I appreciate that there is a lot of work to organise a rally, and am very disappointed that the Swinethorpe/Lincoln had to be cancelled through lack of support. 
How many members does it need to make a rally viable ?

We had booked it serval months ago as it was a cheap few days over the August Bank holiday. We had planned to cycle along the Water Rail Way between Lincoln and Boston.

Not hearing about the cancellation until last week it has been difficult to make alternative plans. Happily now we have booked 3 other CLS and all we need now is some good weather.

Looking at the Rally list it seems they are all associated with Shows or large events.
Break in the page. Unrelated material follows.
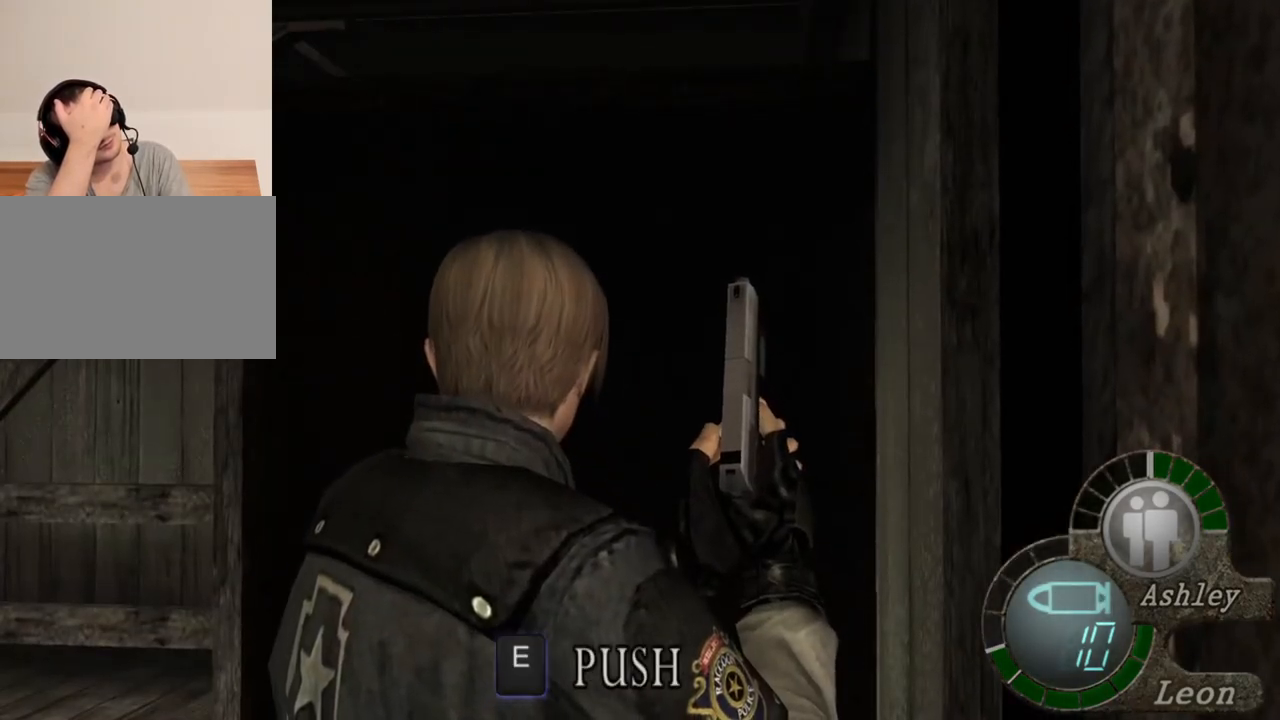
{"keys": [], "mouse": [], "events": []}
We much prefer smaller rally groups with up to 20 vans , such as the one at Flamborough Head or at Warren Farm.

What do other members want as Rallys ?

Brian


----------



## scottie (May 11, 2005)

*Re: Swinethorpe/Lincoln Rally 23 August*



impala666 said:


> *<<It simply is not a viable proposition to organise a rally which generates so little interest from our members>> Uncle Norm*
> 
> I appreciate that there is a lot of work to organise a rally, and am very disappointed that the Swinethorpe/Lincoln had to be cancelled through lack of support.
> How many members does it need to make a rally viable ?
> ...


Hi Brian
if you get an answer to that question that the majority agrees with then we can look at it again,
the rally at Pickering is a small show and the Newark rally as far as MHF members go is,no I wont say 2 Northern rallies less than 6 members booked,not a lot of incentive there to book much more up this neck of the woods,very sad but just my thoughts.
scottie. (George)


----------